**PROBLEM TO SOLVE**
Count how many lines in the entries below hold the string "model", and respond with that number only.
Segment Start: THE RECORDS
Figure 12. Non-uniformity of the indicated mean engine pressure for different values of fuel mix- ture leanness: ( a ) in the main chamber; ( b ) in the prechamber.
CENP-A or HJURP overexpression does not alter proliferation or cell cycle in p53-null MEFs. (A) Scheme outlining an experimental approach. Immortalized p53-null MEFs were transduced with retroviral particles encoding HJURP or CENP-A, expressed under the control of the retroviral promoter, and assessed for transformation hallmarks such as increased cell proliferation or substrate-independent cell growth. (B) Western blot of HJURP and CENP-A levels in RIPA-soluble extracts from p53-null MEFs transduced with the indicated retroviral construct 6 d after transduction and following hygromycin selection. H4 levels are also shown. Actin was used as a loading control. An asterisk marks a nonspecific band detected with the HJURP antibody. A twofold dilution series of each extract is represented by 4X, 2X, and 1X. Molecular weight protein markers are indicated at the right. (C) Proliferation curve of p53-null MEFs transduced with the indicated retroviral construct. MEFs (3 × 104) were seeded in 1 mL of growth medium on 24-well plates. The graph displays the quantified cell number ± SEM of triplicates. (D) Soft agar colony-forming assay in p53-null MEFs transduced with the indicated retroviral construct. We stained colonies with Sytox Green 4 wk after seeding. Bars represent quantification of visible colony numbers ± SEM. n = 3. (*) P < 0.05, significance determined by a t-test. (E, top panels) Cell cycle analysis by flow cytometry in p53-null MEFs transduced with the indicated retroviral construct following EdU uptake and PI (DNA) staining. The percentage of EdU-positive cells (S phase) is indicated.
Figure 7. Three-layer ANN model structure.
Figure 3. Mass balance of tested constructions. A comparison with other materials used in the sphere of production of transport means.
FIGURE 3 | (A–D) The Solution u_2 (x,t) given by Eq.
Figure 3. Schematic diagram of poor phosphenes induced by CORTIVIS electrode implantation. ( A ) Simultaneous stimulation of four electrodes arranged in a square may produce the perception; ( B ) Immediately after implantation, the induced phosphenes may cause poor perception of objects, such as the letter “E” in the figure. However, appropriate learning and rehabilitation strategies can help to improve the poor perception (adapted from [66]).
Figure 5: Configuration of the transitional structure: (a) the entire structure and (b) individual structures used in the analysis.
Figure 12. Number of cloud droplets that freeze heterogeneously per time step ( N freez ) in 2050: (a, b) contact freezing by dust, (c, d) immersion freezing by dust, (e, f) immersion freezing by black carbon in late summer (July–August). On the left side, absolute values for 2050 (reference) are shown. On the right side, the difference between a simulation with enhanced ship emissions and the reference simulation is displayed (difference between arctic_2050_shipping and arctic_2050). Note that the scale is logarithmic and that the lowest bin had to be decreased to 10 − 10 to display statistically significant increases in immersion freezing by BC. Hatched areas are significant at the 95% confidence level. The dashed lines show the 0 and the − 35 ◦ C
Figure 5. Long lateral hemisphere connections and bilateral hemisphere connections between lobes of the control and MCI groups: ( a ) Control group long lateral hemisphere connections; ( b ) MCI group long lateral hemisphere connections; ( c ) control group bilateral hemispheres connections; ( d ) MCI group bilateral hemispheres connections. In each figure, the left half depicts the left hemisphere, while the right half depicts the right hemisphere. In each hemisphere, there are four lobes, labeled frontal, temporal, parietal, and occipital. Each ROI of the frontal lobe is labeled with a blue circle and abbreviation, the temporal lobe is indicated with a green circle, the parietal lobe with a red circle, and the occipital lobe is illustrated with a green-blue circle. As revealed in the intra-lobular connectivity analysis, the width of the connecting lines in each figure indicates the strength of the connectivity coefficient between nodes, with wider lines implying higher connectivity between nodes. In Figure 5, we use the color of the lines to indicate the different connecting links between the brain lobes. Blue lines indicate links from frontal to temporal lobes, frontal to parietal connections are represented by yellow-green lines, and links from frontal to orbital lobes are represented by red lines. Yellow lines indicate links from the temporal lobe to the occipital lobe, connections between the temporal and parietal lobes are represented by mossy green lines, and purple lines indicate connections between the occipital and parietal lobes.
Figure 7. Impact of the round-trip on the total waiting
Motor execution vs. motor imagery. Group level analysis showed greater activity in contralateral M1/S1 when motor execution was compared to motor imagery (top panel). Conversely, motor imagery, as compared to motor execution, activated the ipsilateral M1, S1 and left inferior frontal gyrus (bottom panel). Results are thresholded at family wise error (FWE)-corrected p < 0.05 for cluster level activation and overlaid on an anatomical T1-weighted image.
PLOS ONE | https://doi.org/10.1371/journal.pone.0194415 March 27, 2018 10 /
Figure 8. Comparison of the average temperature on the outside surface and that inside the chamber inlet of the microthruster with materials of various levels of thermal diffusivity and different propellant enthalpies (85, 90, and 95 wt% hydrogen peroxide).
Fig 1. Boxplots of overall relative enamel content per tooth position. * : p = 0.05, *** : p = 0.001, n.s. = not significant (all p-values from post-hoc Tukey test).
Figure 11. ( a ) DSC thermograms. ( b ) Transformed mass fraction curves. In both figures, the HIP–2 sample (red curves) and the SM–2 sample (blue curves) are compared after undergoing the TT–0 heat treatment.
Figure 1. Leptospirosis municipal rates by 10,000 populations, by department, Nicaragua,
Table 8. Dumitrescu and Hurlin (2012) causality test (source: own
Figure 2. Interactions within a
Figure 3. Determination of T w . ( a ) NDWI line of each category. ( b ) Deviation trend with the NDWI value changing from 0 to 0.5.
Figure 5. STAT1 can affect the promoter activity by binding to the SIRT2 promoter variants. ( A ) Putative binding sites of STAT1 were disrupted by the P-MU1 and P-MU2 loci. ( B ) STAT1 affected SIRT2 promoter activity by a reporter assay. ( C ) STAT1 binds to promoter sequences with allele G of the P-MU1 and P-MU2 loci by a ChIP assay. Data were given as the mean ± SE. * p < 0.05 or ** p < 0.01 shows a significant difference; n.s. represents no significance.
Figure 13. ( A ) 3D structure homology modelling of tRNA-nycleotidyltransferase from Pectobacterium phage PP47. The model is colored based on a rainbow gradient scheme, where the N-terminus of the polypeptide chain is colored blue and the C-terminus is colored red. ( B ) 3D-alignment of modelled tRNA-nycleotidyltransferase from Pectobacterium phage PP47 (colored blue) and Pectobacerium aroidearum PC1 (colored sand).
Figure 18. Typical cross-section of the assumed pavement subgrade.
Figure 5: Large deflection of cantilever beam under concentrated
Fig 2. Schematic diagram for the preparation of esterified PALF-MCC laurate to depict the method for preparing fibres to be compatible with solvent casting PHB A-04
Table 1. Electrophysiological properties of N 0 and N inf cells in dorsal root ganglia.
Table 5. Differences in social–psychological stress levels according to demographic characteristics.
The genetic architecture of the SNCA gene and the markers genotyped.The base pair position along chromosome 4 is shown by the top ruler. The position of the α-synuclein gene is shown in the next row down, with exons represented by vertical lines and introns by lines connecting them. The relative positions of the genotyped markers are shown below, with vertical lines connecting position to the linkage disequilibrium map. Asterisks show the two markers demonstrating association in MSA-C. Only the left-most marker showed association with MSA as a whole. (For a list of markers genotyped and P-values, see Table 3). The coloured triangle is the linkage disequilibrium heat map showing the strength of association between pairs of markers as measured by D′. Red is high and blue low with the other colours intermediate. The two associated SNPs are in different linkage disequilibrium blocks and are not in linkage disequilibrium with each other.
Segment End: THE RECORDS
**WRITTEN SOLUTION**
2